Saturday, December 17, 2011

top story

Killing of Bin Laden Voted Top News Story of 2011

NEW YORK (AP) — The killing of Osama bin Laden during a raid by Navy SEALs on his hideout in Pakistan was the top news story of 2011, followed by Japan's earthquake/tsunami/meltdown disaster, according to The Associated Press' annual poll of U.S. editors and news directors



I am not necessarily in favor of capital punishment. I have heard of some people being executed who, had I been governor, would have gotten a commutation to a prison term. I do admit, however, that when some people in death penalty states are put to death, I don't care. Gary Gilmore, for example. Last month, Paul Rhoades was executed in Idaho, after 20 years in prison and a multitude of appeals, for the murder of a school teacher whom he had kidnaped, raped, shot 9 times, and raped again. His death did not incite in me any sense of regret. And, had the death penalty been applied to Charles Manson or Sirhan Sirhan, , I wouldn't have cared.


When campaigning for President, Barack Obama promised that he would hunt down Osama Bin Laden and kill him.

"And if we have Osama bin Laden in our sights and the Pakistani government is unable or unwilling to take them out, then I think that we have to act, and we will take them out.

We will kill bin Laden. We will crush al-Qaida.
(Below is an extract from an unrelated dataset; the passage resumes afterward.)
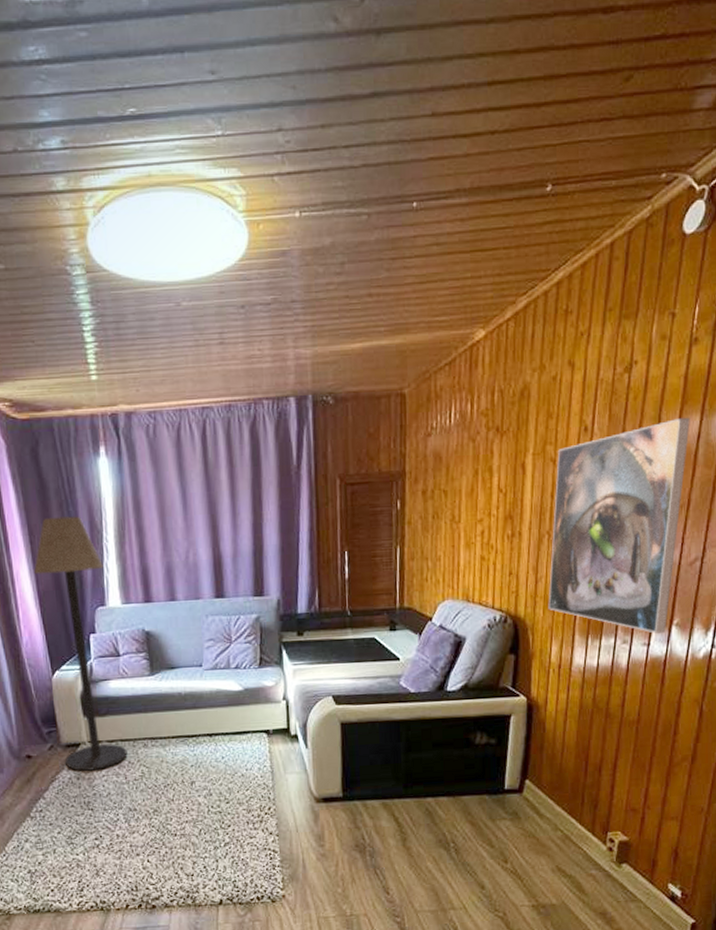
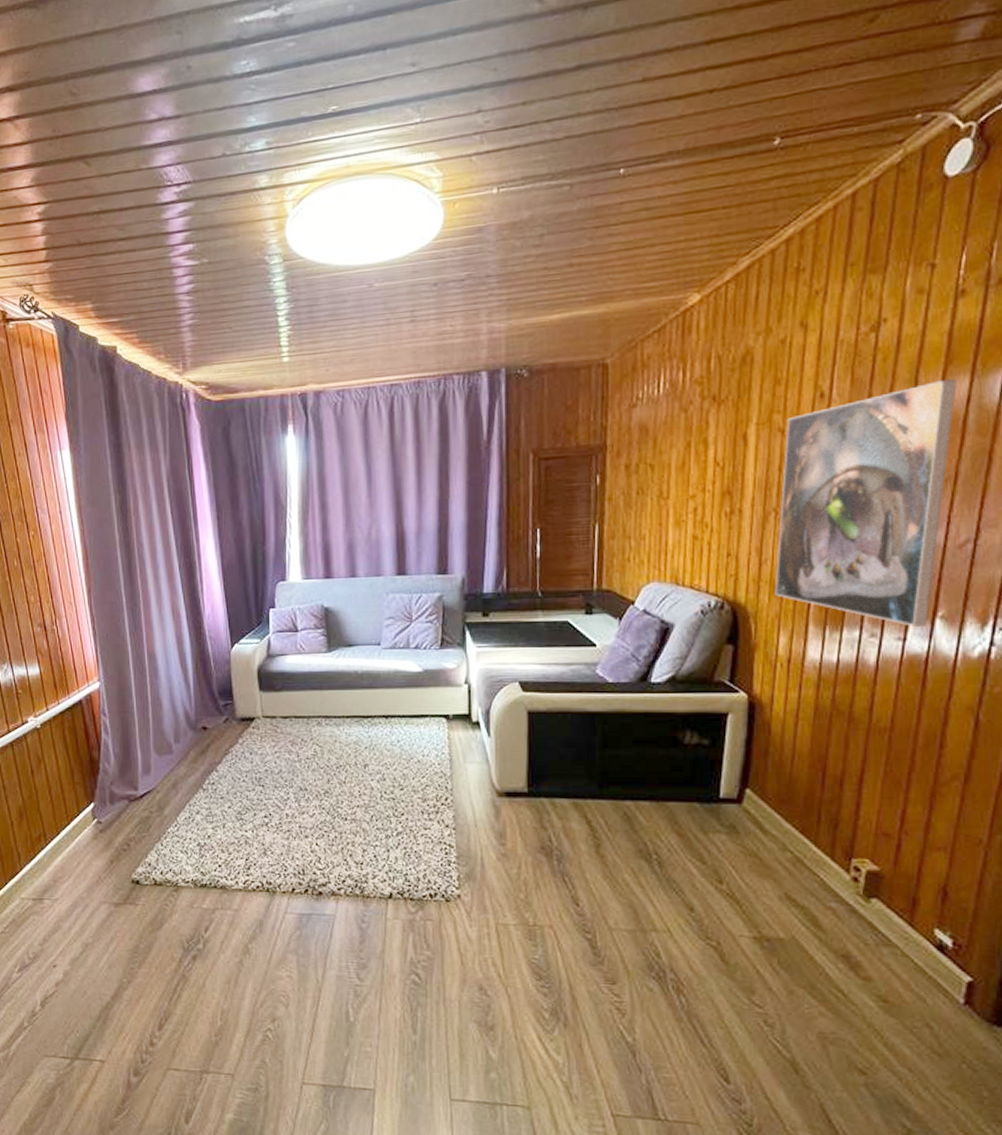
floor lamp: present [34,516,128,771] -> none [219,492,301,746]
That has to be our biggest national security priority."

(Oct. 7, 2008)

I'm happy that this happened.


Sparty said...

When I hear of people executed by death penalty states I am bothered.
Too often this is a cavalier, capricious system.

I've recently read a non-fiction book written by John Grisham - "The Innocent Man." While it focuses on one murder in Oklahoma, for which two innocent men were convicted, in the gathering of detail to tell this story he encounters three additional convictions of innocent men sentenced to death or life terms.

Another example of American exceptionalism.

WNNCO said...

If the readers, of this blog, are interested in another "innocence" saga I would offer "The Confession" by John Grisham.

Sparty said...

A good read, too. It's difficult to accept that the real-life community in "The Innocent Man" acted as irresponsibly as the fictional community in "The Confession." Grisham bases "The Confession" in Texas but it's clear his inspiration was Ada, Oklahoma.

Bud said...

Thgis book oes on my reading list. Thanks.